Çocuğun yaratıcılığını en üst düzeye çıkarmanın sırrı
Anlamamız gereken ilk şey, çocuklara küçük yetişkinler gibi davranmamamız gerektiğidir. Ama onlar farklı şeyleri deneme ve tecrübe etmede profesyonellerdir. Çocuklar, hata yapmak ve hatalarından ders çıkarmakta ustadır. Dünyayı bir oyun olarak görebilirler. Onların vaktinden evvel büyümelerini istemeyiz. Bırakalım oynasınlar, gülsünler ve neşeyle dünyayı keşfetsinler.
En büyük yaratıcılık potansiyeli, çocukluk dönemindedir. Nörologlar, ergenlik öncesi beyin dalgalarının yetişkinlere göre daha fazla Theta dalgası göstermektedir. Bu dalgalar, hayal etme, yaratma ve yenilik yapma becerisiyle ilgilidir.
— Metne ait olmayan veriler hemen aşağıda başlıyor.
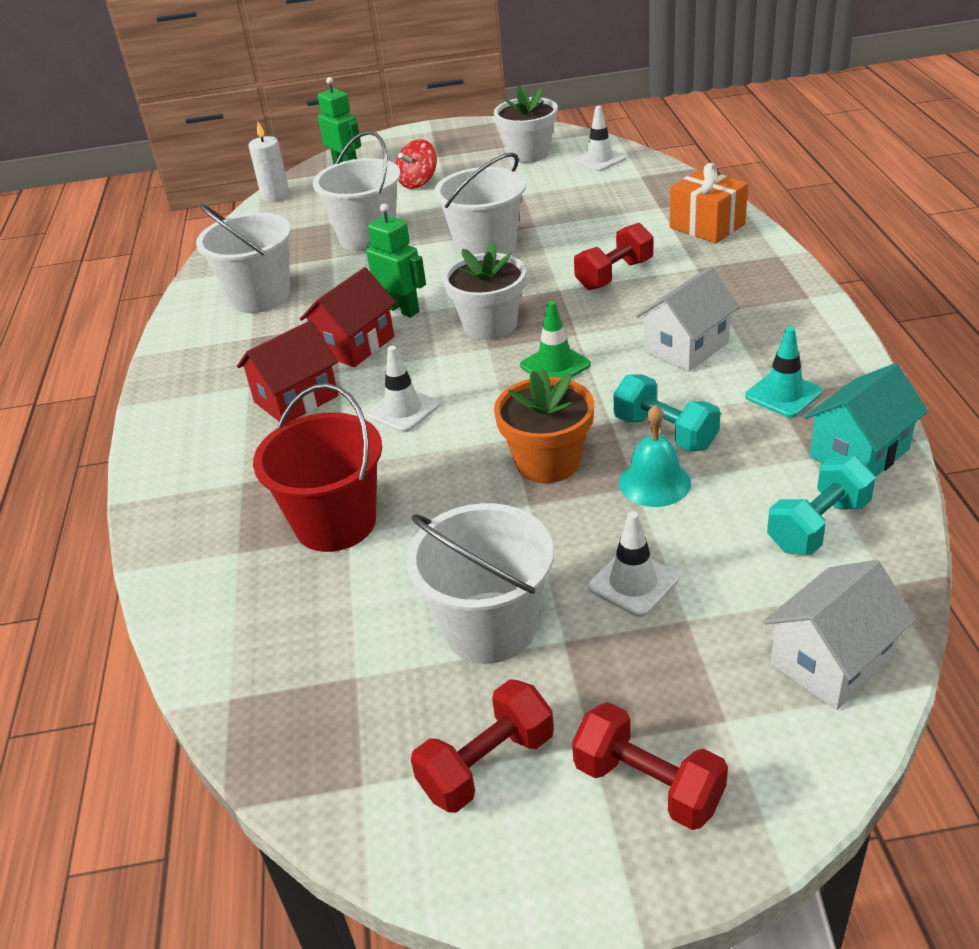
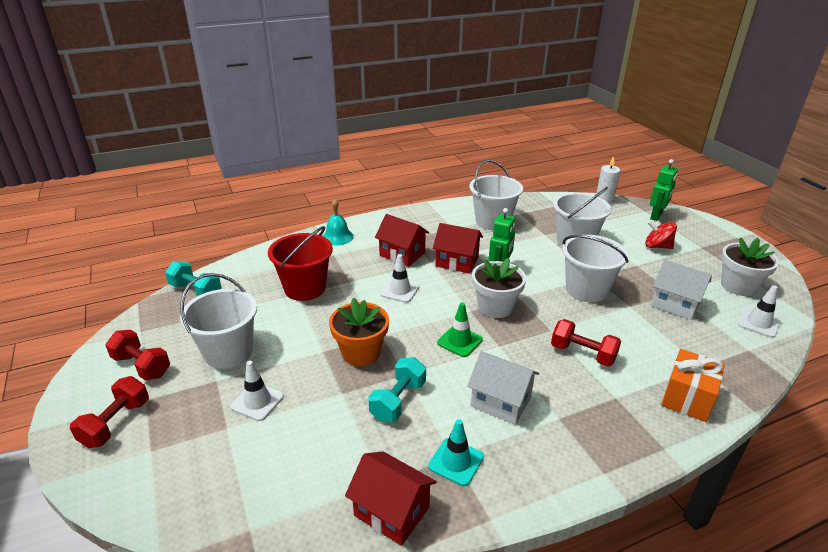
camera: 70 degrees right, 5 degrees down
(654, 482) = (346, 401): turquoise bell -> turquoise bell (337, 237)
(818, 526) = (308, 488): turquoise dumbbell -> turquoise dumbbell (196, 291)
(831, 661) = (185, 498): white house -> white house (675, 304)
(859, 453) = (391, 511): turquoise house -> red house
Bir çocuğun yaratıcılığını geliştirmek için kontrol etmeksizin önerilerde bulunmamız gerek. Onlara ‘zorunluluk’ değil merak duygusuyla yaklaşmak her zaman daha iyidir. Aynı zamanda, karşılaştırmalar ya da yalnızca hatalarına işaret eden sürekli gözlemlerden uzak durun. Böylece çocuğa yeterince özgürlük, güvenlik ve eğlence hissi sunmuş olursunuz.
Çocuklarının yaratıcılığını erken yaşlardan itibaren teşvik etmiş bütün aileler ilginç bir şey yapmıştır. Çocuklarının belli bir aktiviteye karşı doğal bir yeteneği olduğunu keşfetmişlerdir.
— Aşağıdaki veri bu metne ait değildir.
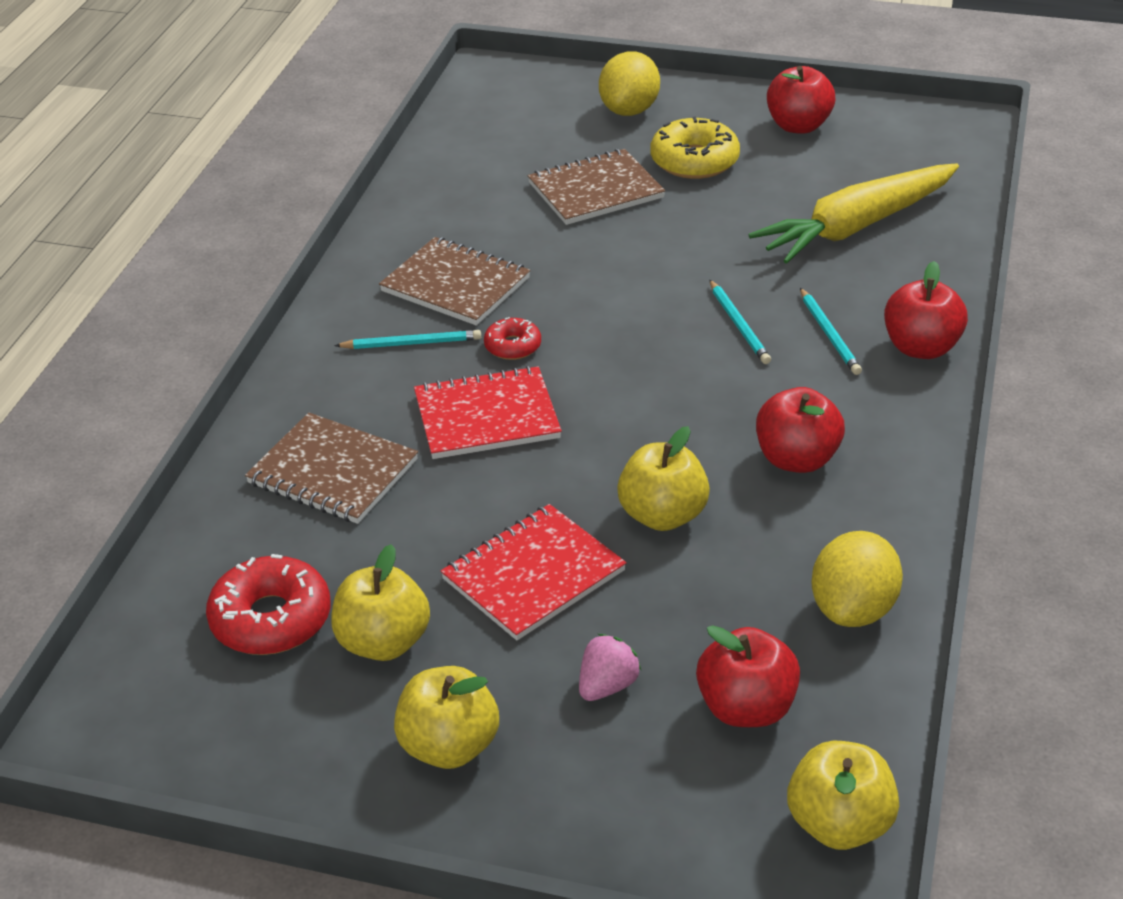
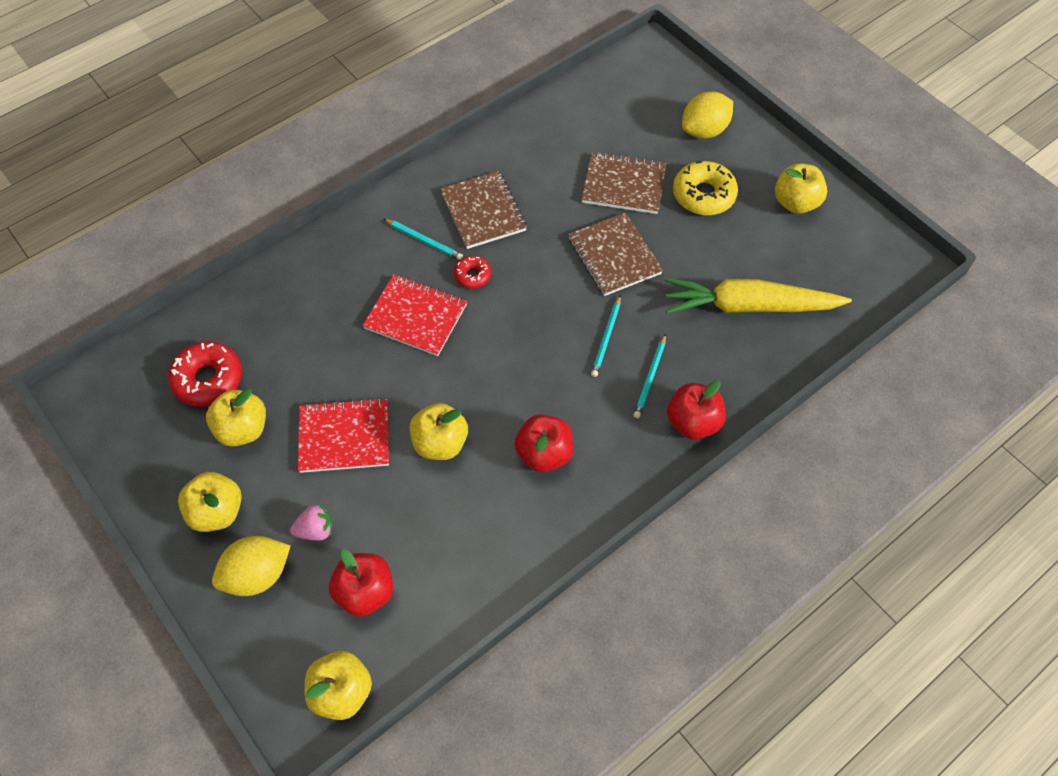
camera: 35 degrees right, 20 degrees up
(332, 472) = (312, 304): brown notebook -> brown notebook (614, 256)
(798, 126) = (795, 203): red apple -> yellow apple
(853, 609) = (475, 572): yellow lemon -> yellow lemon (257, 575)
Bir çocuğun tek ihtiyacı, kendini güvende hissetmektir. Dünyayı keşfetmek üzere özgür biri olarak hissetmek ister kendini. Ama sevildiğini hissetmek de ister. Bunların tümü, Montessori metodunun özellikleridir. Bu metotta “yapamazsın”, “bilmiyorsun” ya da “hiç bir yere varamayacaksın” gibi sözlere yer yoktur.
Bütün bunlardan kaçınmalıyız. Çocuklarınıza, yalnızca anne babasının samimi sevgisi ve güveninin sağlayabileceği cesaret ve enerjiyi sunmalısınız.
Bu metin yalnızca bilgilendirme amaçlı sunulmuştur ve bir profesyonelle görüşmeyi yerine geçmez. Şüpheleriniz varsa, uzmanınıza danışın.